Saved data entries
+++++
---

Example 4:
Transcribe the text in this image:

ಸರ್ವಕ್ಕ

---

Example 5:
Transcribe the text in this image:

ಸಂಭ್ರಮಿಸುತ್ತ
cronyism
+++++
WHAT IS BEING ASKED: The reply should consist of all the records, repeated exactly.

FINISHED EXERCISE:
---

Example 4:
Transcribe the text in this image:

ಸರ್ವಕ್ಕ

---

Example 5:
Transcribe the text in this image:

ಸಂಭ್ರಮಿಸುತ್ತ
cronyism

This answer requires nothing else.